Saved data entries

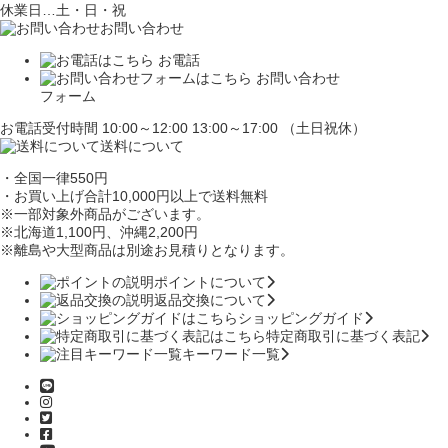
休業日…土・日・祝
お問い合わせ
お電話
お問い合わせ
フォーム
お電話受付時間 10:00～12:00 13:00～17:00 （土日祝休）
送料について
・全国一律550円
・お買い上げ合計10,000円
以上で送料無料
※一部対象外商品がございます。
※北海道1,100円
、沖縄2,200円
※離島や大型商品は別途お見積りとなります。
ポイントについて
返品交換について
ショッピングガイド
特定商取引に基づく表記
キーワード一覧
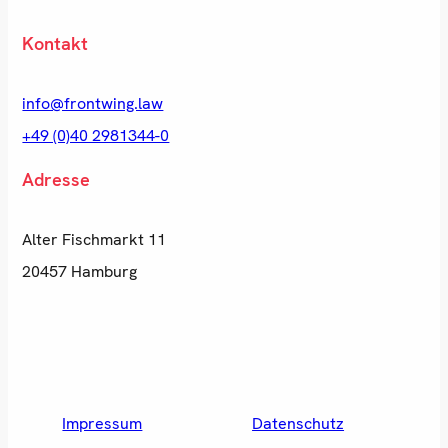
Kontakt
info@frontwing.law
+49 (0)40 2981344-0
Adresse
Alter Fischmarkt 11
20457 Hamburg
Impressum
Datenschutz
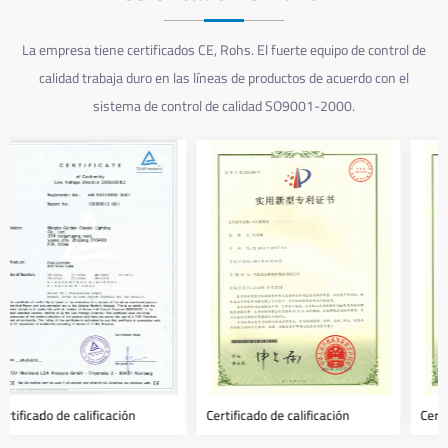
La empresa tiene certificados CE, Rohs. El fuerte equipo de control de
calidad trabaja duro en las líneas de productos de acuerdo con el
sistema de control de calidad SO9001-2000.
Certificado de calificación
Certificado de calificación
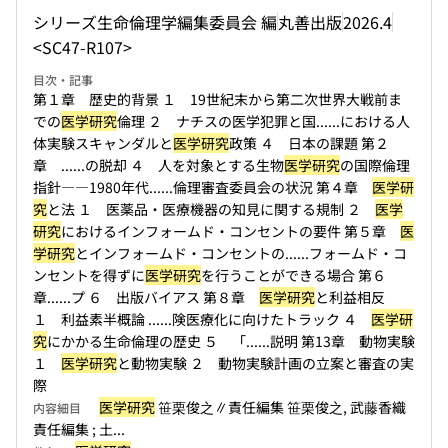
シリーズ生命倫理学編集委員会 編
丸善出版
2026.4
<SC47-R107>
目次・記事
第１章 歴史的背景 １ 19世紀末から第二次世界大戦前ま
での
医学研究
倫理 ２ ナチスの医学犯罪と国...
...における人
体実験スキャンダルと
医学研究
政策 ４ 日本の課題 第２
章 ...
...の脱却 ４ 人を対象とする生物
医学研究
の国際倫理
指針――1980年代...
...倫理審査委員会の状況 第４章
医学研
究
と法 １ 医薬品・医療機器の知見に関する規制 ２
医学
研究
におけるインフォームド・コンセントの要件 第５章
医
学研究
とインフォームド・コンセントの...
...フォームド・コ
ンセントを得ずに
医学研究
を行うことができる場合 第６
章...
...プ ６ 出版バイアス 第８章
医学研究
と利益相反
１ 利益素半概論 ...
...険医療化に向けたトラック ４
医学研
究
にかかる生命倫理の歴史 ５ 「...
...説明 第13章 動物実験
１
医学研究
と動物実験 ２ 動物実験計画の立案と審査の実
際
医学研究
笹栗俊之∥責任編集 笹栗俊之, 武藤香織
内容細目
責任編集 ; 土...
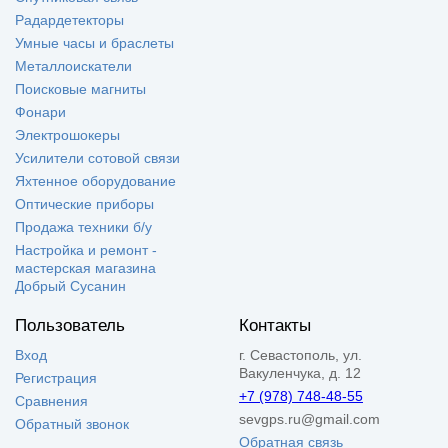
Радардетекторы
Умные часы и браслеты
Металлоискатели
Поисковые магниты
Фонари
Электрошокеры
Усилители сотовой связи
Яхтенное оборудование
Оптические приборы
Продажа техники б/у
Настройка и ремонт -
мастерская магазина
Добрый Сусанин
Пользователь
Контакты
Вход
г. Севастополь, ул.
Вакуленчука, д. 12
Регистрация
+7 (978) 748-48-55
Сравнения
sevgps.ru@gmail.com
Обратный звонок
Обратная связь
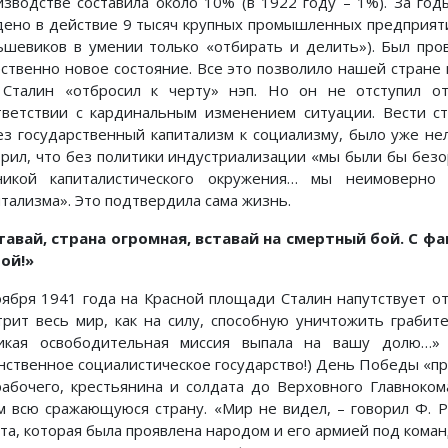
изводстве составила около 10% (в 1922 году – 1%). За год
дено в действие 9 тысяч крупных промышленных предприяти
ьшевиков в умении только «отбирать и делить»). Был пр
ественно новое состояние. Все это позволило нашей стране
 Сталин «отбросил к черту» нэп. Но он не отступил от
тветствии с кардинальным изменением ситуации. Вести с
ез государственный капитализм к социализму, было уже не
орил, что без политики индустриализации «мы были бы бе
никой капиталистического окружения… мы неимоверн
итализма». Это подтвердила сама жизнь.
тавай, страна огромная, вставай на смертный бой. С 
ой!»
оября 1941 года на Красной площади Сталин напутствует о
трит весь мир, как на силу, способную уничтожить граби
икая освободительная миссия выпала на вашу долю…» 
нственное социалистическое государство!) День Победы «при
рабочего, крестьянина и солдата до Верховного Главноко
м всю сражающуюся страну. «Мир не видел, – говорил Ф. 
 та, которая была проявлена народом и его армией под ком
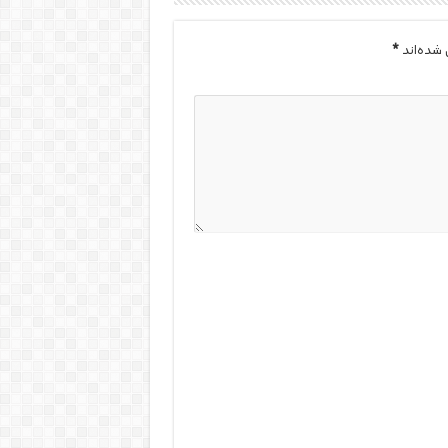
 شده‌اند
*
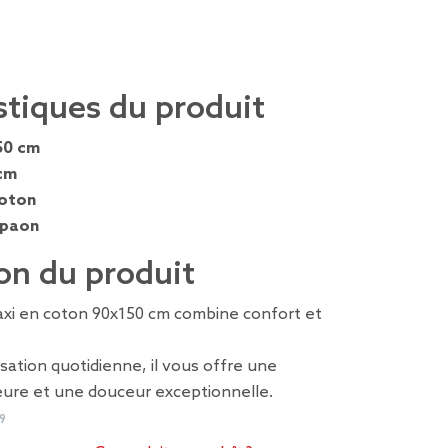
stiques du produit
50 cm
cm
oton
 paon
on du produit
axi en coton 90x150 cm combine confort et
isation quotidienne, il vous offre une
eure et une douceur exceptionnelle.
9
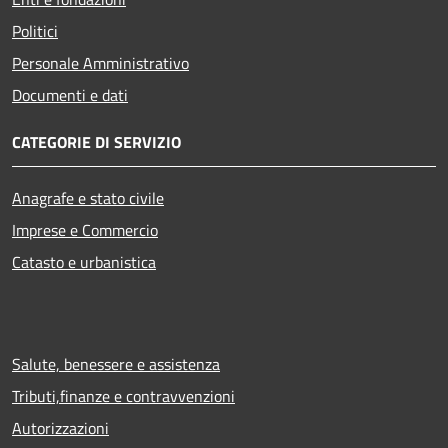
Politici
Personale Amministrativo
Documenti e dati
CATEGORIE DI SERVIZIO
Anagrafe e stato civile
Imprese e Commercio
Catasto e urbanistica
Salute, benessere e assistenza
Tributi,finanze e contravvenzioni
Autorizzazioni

--

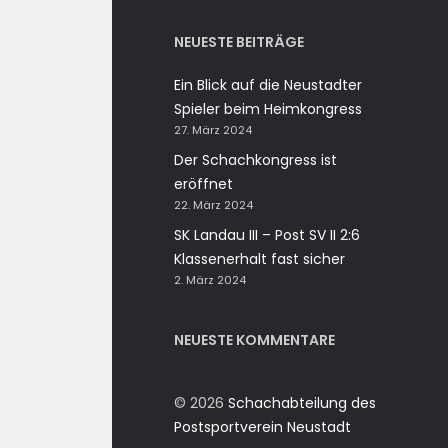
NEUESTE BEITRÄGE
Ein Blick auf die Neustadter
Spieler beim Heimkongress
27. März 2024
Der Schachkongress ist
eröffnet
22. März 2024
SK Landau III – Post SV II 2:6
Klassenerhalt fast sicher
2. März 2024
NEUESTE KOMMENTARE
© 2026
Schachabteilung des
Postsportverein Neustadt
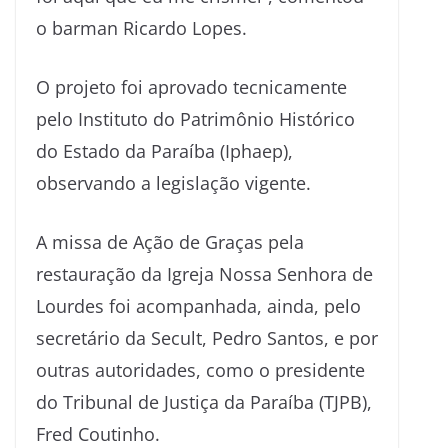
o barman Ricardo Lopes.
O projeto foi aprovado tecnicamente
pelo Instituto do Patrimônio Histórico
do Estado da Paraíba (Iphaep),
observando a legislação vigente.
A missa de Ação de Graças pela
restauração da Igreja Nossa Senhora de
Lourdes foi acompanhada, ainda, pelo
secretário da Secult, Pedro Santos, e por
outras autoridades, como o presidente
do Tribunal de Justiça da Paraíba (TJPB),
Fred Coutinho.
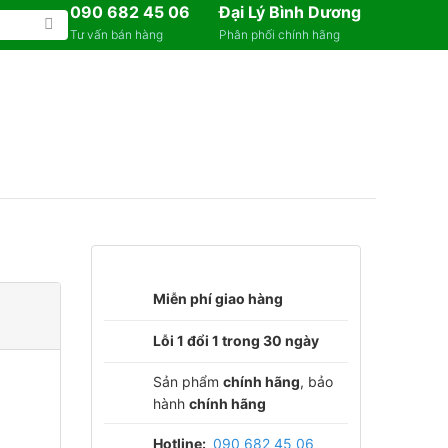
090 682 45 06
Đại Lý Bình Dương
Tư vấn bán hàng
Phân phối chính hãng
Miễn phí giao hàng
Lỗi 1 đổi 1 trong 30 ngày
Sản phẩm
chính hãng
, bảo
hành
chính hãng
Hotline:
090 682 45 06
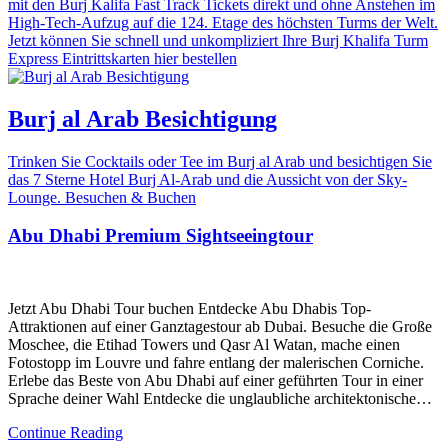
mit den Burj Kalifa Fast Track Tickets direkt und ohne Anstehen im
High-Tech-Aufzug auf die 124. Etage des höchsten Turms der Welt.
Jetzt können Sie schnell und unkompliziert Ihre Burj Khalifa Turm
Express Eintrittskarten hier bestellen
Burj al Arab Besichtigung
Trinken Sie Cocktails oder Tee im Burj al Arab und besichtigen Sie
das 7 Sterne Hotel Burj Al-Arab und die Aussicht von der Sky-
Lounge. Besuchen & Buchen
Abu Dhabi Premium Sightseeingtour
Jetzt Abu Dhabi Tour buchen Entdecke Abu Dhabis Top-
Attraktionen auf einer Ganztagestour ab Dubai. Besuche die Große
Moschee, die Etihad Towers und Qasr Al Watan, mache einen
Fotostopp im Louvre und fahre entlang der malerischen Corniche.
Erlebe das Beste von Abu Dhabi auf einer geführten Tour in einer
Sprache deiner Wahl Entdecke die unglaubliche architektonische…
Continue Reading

▸ WHAT IS NEEDED
Copy out every line in the entries above that holds "Arab".

▸ RESULT OF THE EXERCISE
Burj al Arab Besichtigung
Trinken Sie Cocktails oder Tee im Burj al Arab und besichtigen Sie
das 7 Sterne Hotel Burj Al-Arab und die Aussicht von der Sky-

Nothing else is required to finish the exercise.